# Textauszug
◆ ◆ ◆ ◆
Dr. Wolf-Dietrich Deckert†
Leitsatz
Kein Anspruch auf Anbringung einer Dach-Parabolantenne für einen gebürtigen Oberschlesier, der mit deutscher Staatsangehörigkeit seit 3 Jahrzehnten als Spätaussiedler in Deutschland lebt
Normenkette
§ 14 WEG, § 21 Abs. 5 Nr. 6 WEG, § 22 Abs. 1 WEG
Kommentar
1.Der Anschluss der Wohnungseigentumsanlage an das Breitbandkabelnetz gehört zu einer mehrheitlich beschließbaren sog. modernisierenden Instandsetzung, wenn eine vorhandene - schon etwa 30 Jahre alte - Gemeinschaftsantenne reparaturbedürftig ist und selbst bei deren vollständiger Erneuerung wegen der ungünstigen Lage des Gebäudes oder zu schwacher Sendeleistung bekannter Privatsender kein ausreichender Fernsehempfang sichergestellt werden kann. Zum verfassungsrechtlich geschützten Informationsinteresse der Wohnungsnutzer gehören nicht nur der Empfang der öffentlich-rechtlichen Programme, sondern darüber hinaus auch die üblicherweise mit Hilfe des Breitbandkabels zu empfangenden Privatsender, zu denen insbesondere RTL und SAT 1 zählen. Empfangbarkeit ist zu gewährleisten, selbst wenn der Anschluss an das Breitbandkabel hier deutlich höhere Kosten (Anschlussgebühren, Hausverkabelung) verursacht als eine Antennenreparatur.
Ein Fernsehempfang ist dann als nicht ausreichend anzusehen, wenn mit Hilfe der Gemeinschaftsantenne, die neben den drei öffentlich-rechtlichen Programmen auch auf die Privatsender RTL und SAT 1 ausgerichtet ist, SAT 1 nur in diesem räumlichen Bereich der Wohnungseigentumsanlage stark verrauscht empfangen werden kann.
◆ ◆ ◆ ◆
# Zu lösende Aufgaben
1) Entnimm dem Textauszug die Passage, die mit „Ein Fernsehempfang ist“ beginnt und bis einschließlich „empfangen werden kann.“ reicht.
2) Erkläre mit ein bis drei Sätzen, unter welchen Umständen der Anschluss an das Breitbandkabelnetz laut Textauszug als mehrheitlich beschließbare modernisierende Instandsetzung gilt.
3) Schreibe den Textauszug zum Breitbandkabelanschluss nach seinem letzten Satz weiter.
Das Material wird zur Bearbeitung nicht gebraucht.

# Bereitgestelltes Material
◆ ◆ ◆ ◆
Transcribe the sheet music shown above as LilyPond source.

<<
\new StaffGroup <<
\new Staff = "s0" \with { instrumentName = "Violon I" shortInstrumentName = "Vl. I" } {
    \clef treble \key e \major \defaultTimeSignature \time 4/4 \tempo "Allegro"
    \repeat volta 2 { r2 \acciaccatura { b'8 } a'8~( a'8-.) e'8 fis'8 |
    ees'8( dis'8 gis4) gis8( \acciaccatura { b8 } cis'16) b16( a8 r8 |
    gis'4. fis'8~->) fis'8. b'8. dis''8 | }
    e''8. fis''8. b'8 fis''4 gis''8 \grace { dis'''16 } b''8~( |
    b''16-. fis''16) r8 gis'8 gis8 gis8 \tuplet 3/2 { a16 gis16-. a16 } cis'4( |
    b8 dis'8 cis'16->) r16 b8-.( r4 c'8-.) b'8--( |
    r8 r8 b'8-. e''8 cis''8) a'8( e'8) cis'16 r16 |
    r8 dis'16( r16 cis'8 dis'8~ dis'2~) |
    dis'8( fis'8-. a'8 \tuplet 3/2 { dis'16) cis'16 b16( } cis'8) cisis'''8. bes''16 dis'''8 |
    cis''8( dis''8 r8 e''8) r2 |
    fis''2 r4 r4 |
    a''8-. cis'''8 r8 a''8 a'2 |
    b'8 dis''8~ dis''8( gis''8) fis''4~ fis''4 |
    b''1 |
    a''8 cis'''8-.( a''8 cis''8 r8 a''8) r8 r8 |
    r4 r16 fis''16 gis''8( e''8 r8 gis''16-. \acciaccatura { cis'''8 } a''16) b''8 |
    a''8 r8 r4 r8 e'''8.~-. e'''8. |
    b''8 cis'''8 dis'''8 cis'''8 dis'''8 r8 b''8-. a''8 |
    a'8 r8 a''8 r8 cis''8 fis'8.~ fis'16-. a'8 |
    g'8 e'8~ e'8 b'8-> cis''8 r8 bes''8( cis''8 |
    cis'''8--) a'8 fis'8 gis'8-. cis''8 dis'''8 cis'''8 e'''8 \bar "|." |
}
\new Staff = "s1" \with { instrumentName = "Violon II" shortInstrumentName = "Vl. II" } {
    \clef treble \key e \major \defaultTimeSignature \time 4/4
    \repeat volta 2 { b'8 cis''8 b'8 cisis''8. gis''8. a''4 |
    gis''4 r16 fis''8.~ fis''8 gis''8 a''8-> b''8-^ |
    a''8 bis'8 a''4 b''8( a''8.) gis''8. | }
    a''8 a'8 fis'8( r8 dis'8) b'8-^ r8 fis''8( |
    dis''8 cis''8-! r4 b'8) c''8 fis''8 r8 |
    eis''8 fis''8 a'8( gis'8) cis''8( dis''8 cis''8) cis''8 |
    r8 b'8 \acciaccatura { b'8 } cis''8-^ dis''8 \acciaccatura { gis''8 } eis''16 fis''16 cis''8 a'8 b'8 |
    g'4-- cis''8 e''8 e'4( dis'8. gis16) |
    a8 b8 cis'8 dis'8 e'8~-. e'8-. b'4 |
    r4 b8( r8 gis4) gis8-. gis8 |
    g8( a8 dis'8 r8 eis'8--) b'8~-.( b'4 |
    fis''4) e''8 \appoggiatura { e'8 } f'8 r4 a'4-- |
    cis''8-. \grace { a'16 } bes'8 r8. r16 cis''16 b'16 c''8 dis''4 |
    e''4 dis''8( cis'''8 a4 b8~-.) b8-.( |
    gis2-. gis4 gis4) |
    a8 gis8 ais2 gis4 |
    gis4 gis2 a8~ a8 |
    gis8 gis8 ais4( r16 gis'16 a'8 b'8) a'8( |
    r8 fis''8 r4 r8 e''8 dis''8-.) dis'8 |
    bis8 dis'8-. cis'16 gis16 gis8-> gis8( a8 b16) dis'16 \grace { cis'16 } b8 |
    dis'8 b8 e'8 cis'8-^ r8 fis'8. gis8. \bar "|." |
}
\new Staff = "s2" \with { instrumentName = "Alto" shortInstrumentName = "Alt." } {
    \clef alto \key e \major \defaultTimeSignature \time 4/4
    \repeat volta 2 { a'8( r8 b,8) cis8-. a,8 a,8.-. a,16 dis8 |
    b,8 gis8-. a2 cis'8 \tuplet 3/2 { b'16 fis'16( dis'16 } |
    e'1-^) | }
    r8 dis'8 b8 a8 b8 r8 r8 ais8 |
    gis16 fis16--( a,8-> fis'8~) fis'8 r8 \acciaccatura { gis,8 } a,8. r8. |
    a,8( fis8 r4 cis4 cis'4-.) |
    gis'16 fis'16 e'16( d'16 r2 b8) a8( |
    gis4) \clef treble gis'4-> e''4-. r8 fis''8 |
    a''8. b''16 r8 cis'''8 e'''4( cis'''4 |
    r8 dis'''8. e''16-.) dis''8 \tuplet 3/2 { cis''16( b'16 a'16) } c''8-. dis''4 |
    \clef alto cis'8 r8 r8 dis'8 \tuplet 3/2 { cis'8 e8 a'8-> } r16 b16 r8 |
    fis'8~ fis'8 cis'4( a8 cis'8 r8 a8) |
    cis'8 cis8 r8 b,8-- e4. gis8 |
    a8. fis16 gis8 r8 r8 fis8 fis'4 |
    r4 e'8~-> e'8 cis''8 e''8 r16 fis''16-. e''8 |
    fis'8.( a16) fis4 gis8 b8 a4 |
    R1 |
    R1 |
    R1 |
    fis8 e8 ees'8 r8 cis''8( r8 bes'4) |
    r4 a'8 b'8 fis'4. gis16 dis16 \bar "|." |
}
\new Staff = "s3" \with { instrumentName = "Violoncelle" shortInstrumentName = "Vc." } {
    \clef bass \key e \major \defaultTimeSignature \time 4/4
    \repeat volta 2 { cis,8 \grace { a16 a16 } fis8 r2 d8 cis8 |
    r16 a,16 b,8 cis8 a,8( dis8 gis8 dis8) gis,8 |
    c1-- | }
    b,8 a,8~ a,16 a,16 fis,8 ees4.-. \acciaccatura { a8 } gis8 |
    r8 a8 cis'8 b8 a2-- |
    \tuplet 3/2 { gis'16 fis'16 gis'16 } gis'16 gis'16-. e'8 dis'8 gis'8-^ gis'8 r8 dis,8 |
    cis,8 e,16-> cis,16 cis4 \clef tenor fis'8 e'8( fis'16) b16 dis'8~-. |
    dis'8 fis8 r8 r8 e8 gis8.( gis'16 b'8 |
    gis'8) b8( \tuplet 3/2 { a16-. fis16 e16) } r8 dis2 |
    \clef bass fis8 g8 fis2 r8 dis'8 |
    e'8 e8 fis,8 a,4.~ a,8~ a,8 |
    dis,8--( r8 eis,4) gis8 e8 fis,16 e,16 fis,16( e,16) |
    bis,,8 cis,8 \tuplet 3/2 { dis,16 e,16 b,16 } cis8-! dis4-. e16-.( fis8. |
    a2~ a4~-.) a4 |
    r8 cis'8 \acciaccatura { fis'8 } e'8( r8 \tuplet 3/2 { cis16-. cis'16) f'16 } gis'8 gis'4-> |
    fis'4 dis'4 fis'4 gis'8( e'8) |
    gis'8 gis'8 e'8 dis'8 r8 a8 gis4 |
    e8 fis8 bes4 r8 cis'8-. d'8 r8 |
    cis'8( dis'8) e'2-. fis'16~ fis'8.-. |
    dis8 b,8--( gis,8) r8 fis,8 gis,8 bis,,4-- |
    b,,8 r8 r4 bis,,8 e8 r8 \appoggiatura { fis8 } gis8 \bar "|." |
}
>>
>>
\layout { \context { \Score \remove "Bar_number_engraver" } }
◆ ◆ ◆ ◆
# Lösungen
1)
Ein Fernsehempfang ist dann als nicht ausreichend anzusehen, wenn mit Hilfe der Gemeinschaftsantenne, die neben den drei öffentlich-rechtlichen Programmen auch auf die Privatsender RTL und SAT 1 ausgerichtet ist, SAT 1 nur in diesem räumlichen Bereich der Wohnungseigentumsanlage stark verrauscht empfangen werden kann.

2) Das ist der Fall, wenn die vorhandene, etwa 30 Jahre alte Gemeinschaftsantenne reparaturbedürftig ist und selbst bei vollständiger Erneuerung kein ausreichender Fernsehempfang sichergestellt werden kann. Gründe dafür sind die ungünstige Lage des Gebäudes oder die zu schwache Sendeleistung bekannter Privatsender.

3)
2.Das Interesse eines gebürtigen Oberschlesiers (der auch jahrelang im polnischen Sprachraum gelebt hat, seit über drei Jahrzehnten als Spätaussiedler allerdings die deutsche Staatsangehörigkeit besitzt und in Deutschland lebt) am Empfang in Polen ausgestrahlter Fernsehprogramme (empfangbar hier nur über Parabolantenne über Dach) ist bei Abwägung der Interessen der übrigen Wohnungseigentümer geringer zu gewichten, als das eines auf Dauer in Deutschland lebenden ausländischen Wohnungseigentümers.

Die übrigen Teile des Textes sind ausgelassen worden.